Désolée Monsieur Brel, je ne suis pas d’accord.
Je vois tous les jours la différence flagrante entre ceux qui travaillent leur écriture - de scénario, théâtre et/ou roman - et qui ont du talent, et ceux qui travaillent et n’en ont pas.
Le travail seul ne crée pas le talent.
À l’inverse, le talent sans apprentissage, travail, curiosité et ouverture d’esprit n’est qu’une promesse non tenue, une possibilité inexploitée.
Alors pourquoi est-ce que je lis de plus en plus que le talent est un mythe?
Ce discours est pratique. Il sert de carburant à l’industrie de la formation, qui prospère sur l’idée qu’avec la bonne méthode, tout est possible.
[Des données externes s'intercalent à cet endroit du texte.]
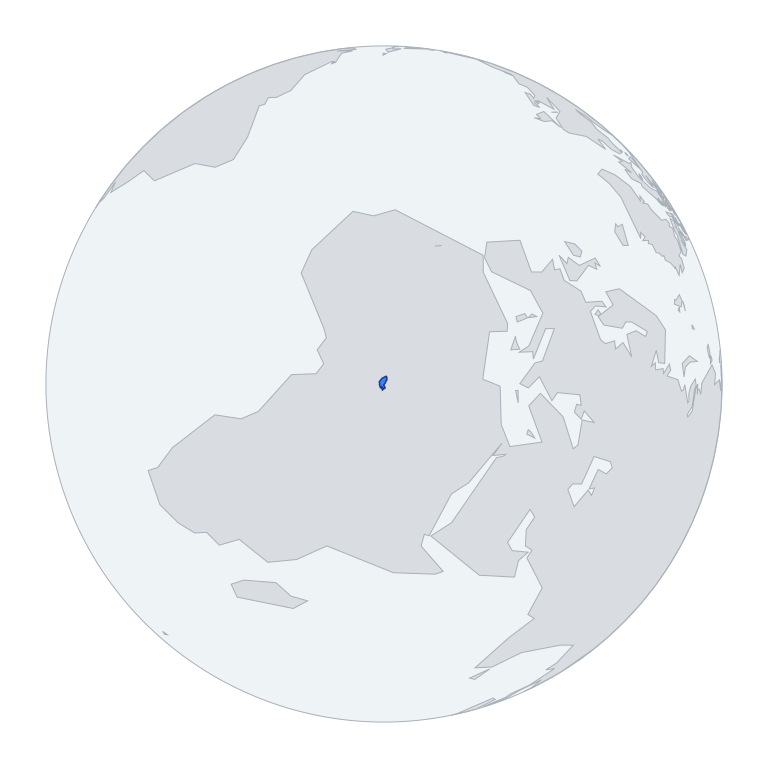 Lac highlighted on a globe, orthographic projection, rotated 74°
{"feature_id": "TCD-1466", "entity_name": "Lac", "entity_type": "Prefecture", "adm_level": 1, "iso_a3": "TCD", "parent_name": "Chad", "parent_adm1": "", "projection": "orthographic", "projection_center": [14.654, 13.759], "detail": "fine", "context": "on_globe", "style": "filled", "palette": "blue", "viewbox_px": 768, "rotation_deg": 74, "n_neighbors": 0, "source": "natural_earth", "source_scale": "10m", "svg_char_len": 9727}
<svg xmlns="http://www.w3.org/2000/svg" viewBox="0 0 768 768"><g transform="rotate(74 384 384)"><circle cx="384" cy="384" r="338" fill="#eef3f6" stroke="#a8b0b8"/><path d="M286.6,60.4L275.7,63.9L280.6,62.4L268.6,67.0L269.8,67.3L262.0,70.2L269.8,68.1L276.7,65.5L282.3,64.0L283.7,64.3L274.0,67.6L271.9,68.0L269.8,69.2L264.4,70.9L267.8,70.2L255.9,74.9L269.6,70.9L261.7,75.3L253.3,78.3L251.8,77.1L228.5,84.6L219.5,89.1L208.4,95.7L192.3,109.1L183.4,115.2L173.0,124.2L178.9,120.6L189.2,112.6L197.7,109.3L209.2,100.9L214.4,98.8L227.2,91.5L227.7,94.0L221.3,100.7L210.7,107.2L207.6,110.7L219.7,106.2L201.9,121.2L193.6,137.1L188.7,141.4L175.6,145.2L170.5,139.7L153.4,148.7L166.9,144.8L154.5,157.4L153.5,160.8L155.6,161.7L161.2,157.9L157.5,163.2L142.8,168.0L145.9,163.2L150.6,161.4L148.1,159.4L138.1,164.6L132.6,171.6L123.2,175.0L119.2,180.4L114.9,184.8L122.0,175.7L109.1,192.7L97.3,205.6L79.4,237.8L92.1,213.7L105.7,192.3L120.9,172.0L137.5,152.9L155.5,135.0L174.8,118.6L195.3,103.7L216.9,90.3L239.3,78.6L262.6,68.6L286.6,60.4ZM50.4,330.2L50.0,332.6L52.4,321.5L54.7,318.2L51.0,337.3L55.1,322.2L54.4,333.7L61.1,341.4L59.6,345.0L64.7,374.8L76.2,392.6L78.8,408.5L76.9,416.2L82.2,421.5L82.3,427.3L108.8,446.9L126.7,466.8L129.1,486.6L120.0,504.9L125.4,548.7L112.6,556.0L118.6,572.9L124.6,593.8L115.7,586.5L127.8,601.5L130.7,606.7L127.5,603.9L135.2,612.7L135.0,612.4L118.3,592.8L103.2,572.1L89.8,550.2L78.0,527.4L68.0,503.7L67.3,501.8L66.2,498.7L58.7,475.5L52.9,451.7L48.9,427.6L46.6,403.3L46.1,378.9L47.4,354.5L50.4,330.2ZM74.5,248.5L74.5,248.4L67.1,271.7L66.4,269.3L67.4,267.2L70.4,258.8L73.2,251.3L74.5,248.5ZM82.1,234.0L83.0,231.5L82.8,232.7L82.1,234.0ZM226.0,90.9L226.6,91.2L223.9,92.3L226.0,90.9ZM231.1,87.6L227.6,88.7L229.5,87.4L231.6,86.7L231.1,87.6ZM234.9,86.7L233.3,85.0L236.7,82.8L247.5,78.7L234.9,86.7ZM278.2,64.7L271.0,67.4L275.8,65.1L278.2,64.7ZM279.9,63.6L286.5,60.4L297.9,57.2L293.4,58.6L307.2,55.0L309.5,54.8L302.5,56.8L294.6,58.7L301.5,57.4L279.9,63.6ZM285.0,63.2L285.3,62.6L295.2,59.6L296.4,60.4L292.8,61.1L285.0,63.2ZM318.2,52.6L321.2,52.1L324.7,51.5L310.6,54.6L309.8,54.3L318.2,52.6ZM291.3,61.9L296.7,61.1L293.3,62.9L285.4,63.8L291.3,61.9ZM297.3,58.6L302.1,57.4L299.8,58.3L297.3,58.6ZM284.2,70.0L284.4,68.6L289.6,66.8L284.2,70.0ZM299.0,60.7L300.2,60.1L302.2,59.4L305.0,59.4L299.0,60.7ZM314.3,54.2L314.4,54.5L320.3,52.8L323.5,52.8L313.5,55.1L319.2,54.1L320.2,54.1L310.9,56.1L314.3,54.2ZM314.1,57.5L302.5,61.3L301.0,63.9L296.4,65.4L299.5,61.0L314.1,57.5ZM313.0,56.4L312.6,57.3L307.0,58.4L303.9,58.4L313.0,56.4ZM329.3,52.1L327.0,51.5L329.2,51.1L329.3,52.1ZM314.8,57.9L317.6,57.1L315.3,58.0L314.8,57.9ZM326.1,53.5L324.9,53.2L327.6,52.7L326.1,53.5ZM324.1,55.8L320.3,56.9L318.0,56.8L324.1,55.8ZM325.9,54.5L329.8,54.0L319.5,56.1L325.0,54.5L325.9,54.5ZM328.7,53.1L329.9,52.7L328.8,53.3L328.7,53.1ZM334.9,56.0L322.5,58.7L317.5,58.3L330.2,55.6L334.9,56.0ZM698.8,261.1L697.2,257.5L702.0,271.5L709.5,293.3L716.3,322.8L718.1,334.2L716.9,326.9L711.7,314.1L716.0,338.8L720.2,354.8L721.8,377.2L721.0,372.8L718.7,353.4L716.8,348.2L713.5,327.0L704.5,298.4L703.4,307.4L699.8,295.1L687.3,274.0L683.6,286.4L680.1,325.9L685.8,358.1L681.9,374.8L662.1,333.5L650.8,304.2L645.2,309.2L623.6,288.1L590.6,294.6L584.6,287.5L578.7,292.7L563.2,287.4L553.5,275.8L544.8,278.2L570.4,308.9L579.6,306.6L585.4,291.8L590.9,303.5L605.6,311.8L594.1,345.1L543.0,380.9L535.9,357.2L485.9,296.3L486.2,288.8L485.9,288.0L485.1,286.6L482.8,298.9L473.4,287.0L502.4,330.0L508.2,349.4L542.3,382.5L539.6,386.7L550.0,393.0L580.4,378.8L581.0,387.0L568.0,427.0L523.9,483.6L528.6,516.4L523.4,544.8L493.4,566.1L493.5,586.7L477.7,595.4L475.0,607.0L460.8,620.1L438.1,632.7L402.2,634.6L401.9,624.6L386.9,605.0L367.0,555.1L378.1,531.0L375.7,512.3L349.5,470.3L355.4,446.4L347.9,436.3L332.7,438.8L323.8,426.7L314.4,426.4L254.4,433.0L235.0,416.3L209.5,366.3L219.5,347.6L219.6,325.2L287.6,253.2L304.0,257.8L359.9,248.5L367.2,251.1L362.9,268.1L406.6,287.8L418.1,273.0L455.4,282.5L478.9,280.2L483.4,248.1L444.9,250.9L436.1,236.2L465.1,220.8L498.4,220.0L496.1,214.4L473.2,203.4L479.0,192.6L465.1,198.9L472.1,204.2L463.6,208.8L456.6,204.4L458.9,200.4L448.4,198.7L440.1,219.6L446.3,227.2L419.8,232.6L427.6,246.3L421.1,253.3L405.4,233.1L405.5,225.3L377.8,205.0L375.3,213.3L401.2,233.6L393.9,232.2L390.7,245.3L387.4,234.3L359.7,211.7L334.6,217.4L305.7,249.7L290.3,252.5L276.0,246.0L283.3,213.7L316.9,211.4L319.9,201.5L310.5,187.6L321.4,188.6L321.7,183.1L334.1,182.2L348.9,169.1L361.1,167.5L364.5,151.8L371.2,149.3L367.3,159.0L371.1,165.6L401.2,163.6L406.2,160.1L406.0,150.4L414.2,151.8L410.1,142.8L426.2,138.5L403.2,136.8L402.3,127.0L410.5,119.5L406.1,116.4L392.6,128.9L391.0,134.5L396.1,139.5L388.0,156.4L378.3,159.6L371.1,142.0L356.5,145.3L357.3,131.5L393.2,103.6L409.5,98.5L441.6,108.5L439.3,114.1L426.6,112.9L440.7,122.1L438.4,117.4L445.3,119.0L446.1,111.5L451.1,112.4L443.5,104.2L449.6,104.5L454.3,109.7L460.8,100.4L472.9,100.0L472.0,97.6L467.6,95.1L485.8,97.2L484.3,95.4L477.8,93.9L470.6,89.7L465.0,83.4L471.6,84.4L474.6,86.8L490.6,94.0L497.3,101.2L499.5,101.1L495.2,95.2L475.6,86.2L470.4,82.3L480.1,85.7L476.2,84.1L475.6,82.5L481.3,82.2L470.8,78.3L456.0,63.4L465.5,62.5L475.8,66.4L472.4,60.6L483.4,62.2L477.4,60.5L471.7,58.0L468.1,57.4L464.8,56.5L454.5,53.5L477.7,59.3L500.3,66.7L522.4,75.7L543.8,86.3L564.4,98.3L584.1,111.7L602.8,126.5L620.4,142.6L636.9,159.9L652.1,178.2L665.9,197.7L678.3,218.0L689.3,239.2L698.8,261.1ZM266.8,290.3L265.5,297.0L266.8,290.3ZM535.9,236.3L554.4,235.1L542.2,216.9L548.3,215.3L542.0,210.1L541.3,215.7L525.1,201.6L531.7,195.2L527.5,187.6L521.1,187.8L511.6,202.0L534.6,221.7L532.0,230.1L535.9,236.3ZM61.4,341.4L61.8,346.1L60.4,344.8L61.4,341.4ZM63.9,276.3L63.5,278.3L62.4,282.1L62.2,281.7L63.9,276.3ZM66.9,290.7L67.7,294.3L65.8,293.7L66.9,290.7ZM66.5,275.0L66.2,288.6L62.7,290.0L63.3,281.9L64.3,282.9L66.5,275.0ZM77.1,243.6L76.3,245.9L74.9,248.9L77.1,243.6ZM81.9,235.0L81.8,234.9L83.3,231.7L81.9,235.0ZM155.4,157.1L156.4,156.9L157.4,158.9L154.7,160.1L155.4,157.1ZM175.8,157.7L169.4,166.2L172.0,160.5L166.9,163.1L166.1,155.3L186.3,143.3L177.3,149.8L175.8,157.7ZM170.7,142.7L168.9,148.2L170.1,142.8L170.7,142.7ZM310.9,157.2L316.0,160.3L312.4,166.4L296.9,171.1L301.9,162.0L310.9,157.2ZM323.9,163.6L321.1,146.3L330.6,143.6L325.8,147.9L332.4,147.8L326.3,154.8L338.1,170.2L335.7,176.8L308.4,180.2L318.6,175.0L313.1,171.9L323.9,163.6ZM297.3,115.9L296.2,110.9L318.2,111.1L316.7,116.0L301.2,120.2L293.9,117.1L297.3,115.9ZM254.4,81.0L252.6,80.8L255.2,79.6L259.0,78.8L254.4,81.0ZM283.9,69.5L265.2,81.4L262.2,81.5L254.9,89.5L244.0,93.3L249.1,87.7L235.3,97.2L235.5,93.7L227.0,100.4L239.5,87.6L239.1,85.6L243.7,86.2L253.7,82.7L257.9,80.6L269.6,73.5L273.8,68.6L284.3,65.1L290.7,64.1L291.3,64.7L284.3,66.5L290.1,66.2L280.4,69.4L283.9,69.5ZM359.2,66.7L350.7,66.3L360.9,70.4L351.2,71.9L353.0,72.3L346.8,75.0L342.4,79.4L337.7,79.6L338.0,81.3L333.9,83.5L332.8,86.1L323.9,87.7L321.8,91.2L318.8,90.1L317.6,95.7L314.5,92.4L309.0,95.6L314.9,97.1L269.8,104.8L253.2,112.2L241.1,120.7L237.5,115.1L246.6,104.3L262.0,92.8L278.5,87.1L273.8,86.2L280.4,83.4L281.3,85.3L283.7,80.9L289.4,79.3L303.1,72.0L303.2,67.7L308.2,65.4L311.0,66.3L314.0,63.5L322.7,63.9L326.5,62.4L338.8,61.8L341.9,65.2L345.9,63.4L355.5,63.5L359.2,66.7ZM338.3,55.9L344.2,58.5L341.8,60.9L321.4,61.1L316.8,62.3L303.6,63.5L307.4,60.3L310.8,60.1L315.0,59.3L312.1,60.6L317.5,59.0L322.4,58.9L327.9,57.8L328.4,58.8L338.3,55.9ZM374.3,244.5L379.8,245.1L388.0,244.0L386.1,252.7L374.3,244.5ZM355.1,229.2L359.9,227.9L361.2,238.7L355.6,238.6L355.1,229.2ZM361.3,218.6L360.0,227.1L357.4,222.4L361.3,218.6ZM371.6,157.7L376.5,156.3L377.5,158.5L375.3,162.1L371.6,157.7ZM387.3,82.8L382.9,81.3L384.0,80.3L379.5,75.5L386.4,74.6L391.8,77.1L387.3,82.8ZM477.5,254.0L471.5,260.6L467.6,257.9L470.5,256.1L477.5,254.0ZM427.1,256.9L439.2,260.2L426.5,259.3L427.1,256.9ZM394.0,80.9L391.4,78.9L396.4,79.8L394.0,80.9ZM391.1,73.8L396.9,74.2L386.7,74.0L391.1,73.8ZM565.3,661.3L564.4,663.7L560.8,665.0L565.3,661.3ZM574.8,533.1L548.4,583.9L534.3,586.1L533.9,572.7L545.2,542.6L562.3,531.9L571.4,517.2L574.8,533.1ZM720.9,410.2L721.0,404.6L715.9,365.7L717.9,364.0L721.9,384.5L721.8,389.8L721.8,392.9L720.9,410.2ZM687.0,360.8L693.0,378.2L690.3,382.8L687.0,360.8ZM703.2,273.1L703.7,274.5L702.0,269.9L700.9,266.6L703.2,273.1ZM448.7,76.6L447.3,83.7L450.8,89.6L459.9,93.6L446.5,91.7L441.0,82.5L448.7,76.6ZM454.4,64.6L446.4,62.1L450.1,61.9L452.5,62.5L454.4,64.6ZM449.4,64.0L439.1,63.6L434.8,61.4L443.8,62.1L449.4,64.0ZM416.8,70.5L415.9,72.5L411.8,71.6L416.8,70.5ZM463.0,56.2L458.6,55.1L459.9,55.2L463.0,56.2ZM447.2,52.4L448.8,53.1L444.3,51.9L447.2,52.4ZM452.9,55.0L448.1,53.1L456.6,55.6L452.9,55.0Z" fill="#d9dde1" stroke="#a8b0b8" stroke-width="1"/><path d="M380.6,388.0L379.3,386.2L378.0,384.3L378.0,384.1L377.9,383.9L377.9,383.7L377.8,383.4L377.8,383.2L377.7,383.0L377.7,382.8L377.6,382.6L377.6,382.4L377.6,382.2L377.5,381.9L377.4,381.7L377.4,381.3L377.3,381.0L377.2,380.7L377.1,380.3L377.1,380.0L377.3,379.7L377.5,379.6L377.9,379.5L378.0,379.5L378.7,379.5L378.8,379.5L379.0,379.7L379.0,379.8L380.0,379.8L380.3,380.0L380.6,380.1L380.8,380.1L380.9,380.3L381.0,380.3L381.1,380.6L381.1,380.8L381.3,380.9L381.7,381.3L381.8,381.3L382.0,381.4L382.1,381.5L382.3,381.8L382.8,381.9L383.0,382.0L383.5,382.7L383.8,382.9L383.9,383.1L384.8,384.5L385.1,384.4L385.5,384.5L387.2,384.0L388.1,384.0L389.2,386.9L388.5,386.6L388.4,386.5L388.3,386.4L388.2,386.1L387.3,386.2L387.2,386.2L387.2,386.3L387.7,387.0L387.8,387.1L388.1,387.2L388.2,387.3L387.9,387.6L387.7,387.6L387.6,387.8L387.4,387.8L387.4,387.7L387.2,387.5L387.1,387.4L386.8,387.2L386.6,387.2L386.4,387.1L386.2,387.0L386.0,386.9L385.9,387.0L386.0,387.1L386.0,387.3L386.1,387.5L386.2,387.9L386.2,388.1L386.1,388.3L386.1,388.5L383.1,388.5L382.7,388.1L380.6,388.0Z" fill="#3b82f6" stroke="#1e3a8a" stroke-width="1.5"/></g></svg>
Cela rassure, en plus de culpabiliser : si vous ne réussissez pas, c’est que vous n’avez pas assez travaillé.
Mais, au-delà de ce discours marketing, il y a une confusion plus profonde.
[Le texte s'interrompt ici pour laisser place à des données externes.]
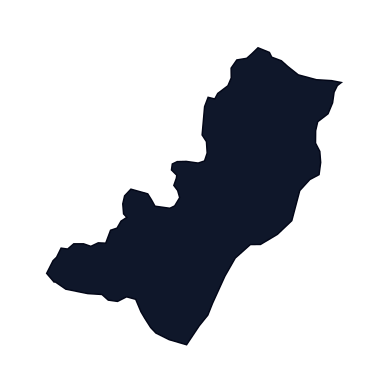 the district of Kalmar, Kalmar, Sweden, rotated 8°
{"feature_id": "70781695B81651026792808", "entity_name": "Kalmar", "entity_type": "district", "adm_level": 2, "iso_a3": "SWE", "parent_name": "Sweden", "parent_adm1": "Kalmar", "projection": "orthographic", "projection_center": [16.122, 56.719], "detail": "fine", "context": "isolated", "style": "filled", "palette": "ink", "viewbox_px": 384, "rotation_deg": 8, "n_neighbors": 0, "source": "geoboundaries", "source_scale": "gbopen_adm2", "svg_char_len": 1286}
<svg xmlns="http://www.w3.org/2000/svg" viewBox="0 0 384 384"><g transform="rotate(8 192 192)"><path d="M207.9,344.0L208.5,342.7L217.8,323.4L224.8,311.7L227.8,299.4L236.3,270.7L244.0,251.4L257.1,235.9L267.1,234.4L282.5,222.0L294.8,206.5L298.5,175.6L306.9,163.3L315.4,157.1L315.3,144.8L312.9,134.0L307.5,126.4L305.9,114.1L306.7,104.9L315.8,95.6L318.8,84.1L318.8,73.4L321.1,66.4L324.6,62.8L314.7,62.3L299.6,63.5L280.9,61.2L269.2,54.3L262.2,49.6L252.2,47.4L249.2,43.0L237.3,40.0L236.6,40.9L232.1,46.7L227.6,52.0L218.0,55.0L213.5,63.9L215.0,73.6L212.8,81.8L209.8,84.8L203.8,90.8L201.6,96.7L194.8,96.0L192.6,105.7L194.1,134.1L199.3,140.1L201.6,151.3L200.1,159.5L194.1,162.5L182.1,162.5L173.1,164.0L168.6,167.0L168.6,173.0L174.6,177.5L174.6,180.5L173.1,188.0L177.6,192.5L180.6,199.3L176.8,208.2L172.3,211.2L157.3,211.2L152.8,205.2L148.4,200.0L131.1,197.7L125.8,205.2L125.1,213.4L127.3,223.2L131.0,226.2L125.8,230.7L122.8,238.2L116.7,241.2L113.7,254.7L106.2,255.4L99.4,259.9L91.9,258.4L82.1,259.8L76.8,265.8L70.2,265.8L67.0,275.5L64.0,279.3L59.4,292.8L68.0,300.4L68.8,299.9L80.6,305.8L102.9,307.1L117.1,306.0L124.1,310.7L133.5,310.7L141.8,304.9L151.2,306.1L158.2,317.8L162.9,323.7L170.0,332.0L175.9,336.7L190.0,341.4L207.9,344.0Z" fill="#0f172a" stroke="#020617" stroke-width="1.5"/></g></svg>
C’est l’idée sous-jacente qui assimile talent à création, qui fait croire que la reconnaissance et/ou l’épanouissement passent par la créativité artistique. Or il y a mille talents : organiser, écouter, analyser, diriger, structurer, conseiller, enseigner, connecter les gens, résoudre un problème technique…
Ce qu’il faut, c’est trouver son talent, à soi. Puis l’apprivoiser, le travailler, l'expérimenter, l’augmenter. C’est cela qui permet de trouver « sa place ».
Le talent n’est pas forcément là où on le fantasme. Il est là où l’on ressent le flow. Il faut savoir s’écouter sans céder aux sirènes d’un ego (bad) trip. (Il m’est arrivé de croiser des artistes sans talent). Il n’est pas toujours facile de reconnaître son talent. Cela demande de la lucidité.
De plus, l’environnement ne permet pas toujours de le découvrir ou de l’assumer. Ce n’est pas simple de faire grandir un talent dans un environnement inadapté. C’est même parfois impossible, et ce n’est pas la faute de la personne talentueuse.
Et puis certaines personnes sont talentueuses mais confondent le travail, et sa difficulté, avec le fait qu’elles n’ont pas de talent. Le premier jet devrait être le dernier comme preuve du talent (spoiler : c’est faux).
Alors elles abandonnent ou repoussent sans cesse le travail, et peuvent ainsi rester dans un fantasme confortable, sans se confronter à la réalité.
Parce qu'en plus, on peut être talentueux sans être génial. Entre talentueux et sans talent, il y a tout un spectre. Entre le noir et le blanc il y a toute une gamme de gris.
Et j’ai vu d’excellents scénarios ne pas trouver de producteurs et des scénarios moins que moyens se transformer en film.
Bref, la vie n’est pas simple, ni juste.
As usual.
Mais elle devient plus beaucoup simple quand on accepte son talent, quel qu'il soit.